How to find all the "spiking times" for a single neuron out of several neurons from a Spiking Neural Network?

Description of problem

If I generate a Spiking Neural Network(SNN) which consists of multiple neurons ,from BRIAN2 simulator I can easily find the “spike times” and corresponding neuron indexes.**Out of several neurons if I wish to get all the spike times for a particular neuron, how can I find it apart from manual observation of the result? **.Because for small SNN network I can manually collect all the spiking time information for a particular neuron, but say for a network consists 5000 neuron if I want to know all the spiking times of a single neuron (say," neuron 2001") ,manual calculation is very difficult.

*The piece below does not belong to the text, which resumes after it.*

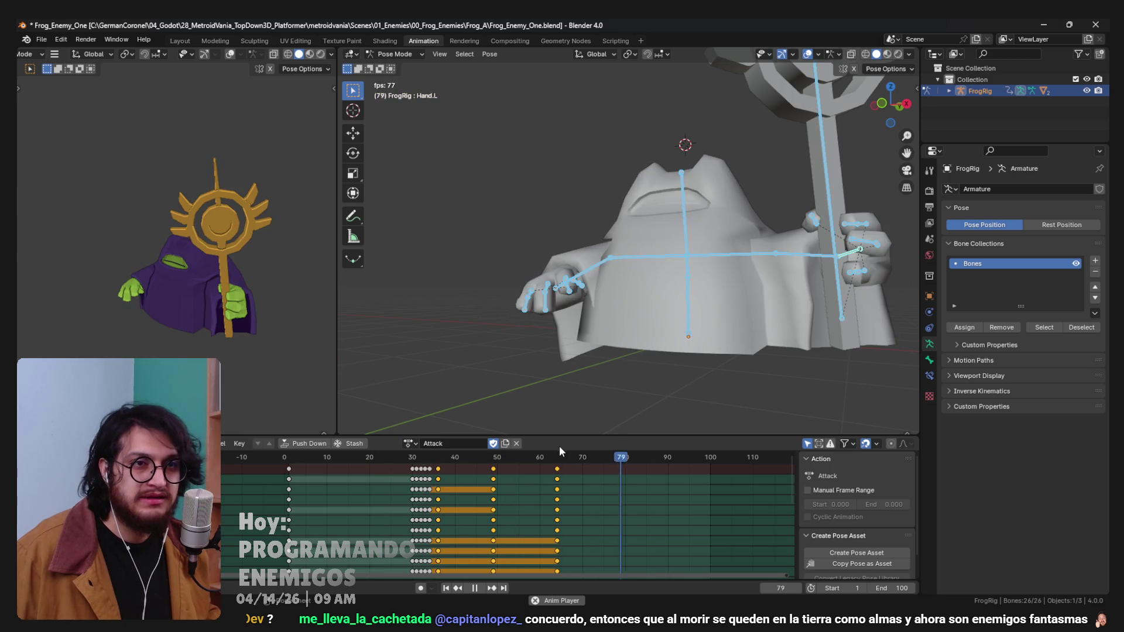
key(space)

Minimal code to reproduce problem

from brian2 import *
%matplotlib inline
start_scope()
vt=0.8
eqs = ‘’’
dv/dt = (1-v)/tau : 1
tau:second
‘’’
G = NeuronGroup(8,eqs,threshold=‘v>vt’,reset=‘v=0.0’,method=‘euler’)
M=StateMonitor(G,‘v’,record=True)
R=SpikeMonitor(G)
G.v=[0.1 ,0.3,0.4,0.5,0.6,0.7,0.8,0.9]
G.tau=[5,10,15,20,15,25,30,20]ms
run(100
ms)
print(len(R.i))
print(R.i)
print(R.t)

What you have aready tried

with the above code if I add following two lines
print(R.i[4:5])
print(R.t[4:5])

it shows the “first spike time” for neuron 5,but how to get rest of the spiking times for neuron 5?
Expected output (if relevant)

Actual output (if relevant)

Full traceback of error (if relevant)

To access all the spike times for a neuron with a certain index, you can use numpy’s boolean indexing functionality. E.g. to get all the spike times for the neuron for index 5, you can use R.t[R.i == 5]. If you need to do this for all/many of the neurons, a more efficient method is to use the SpikeMonitor's spike_trains() method. It will return you a dictionary of spike times per neuron, which you can then access to get all the spike times for a certain neuron:

spike_times = R.spike_trains()
print(spike_times[5])  # spike times for neuron with index 5

A lot of thanks sir. I have understood.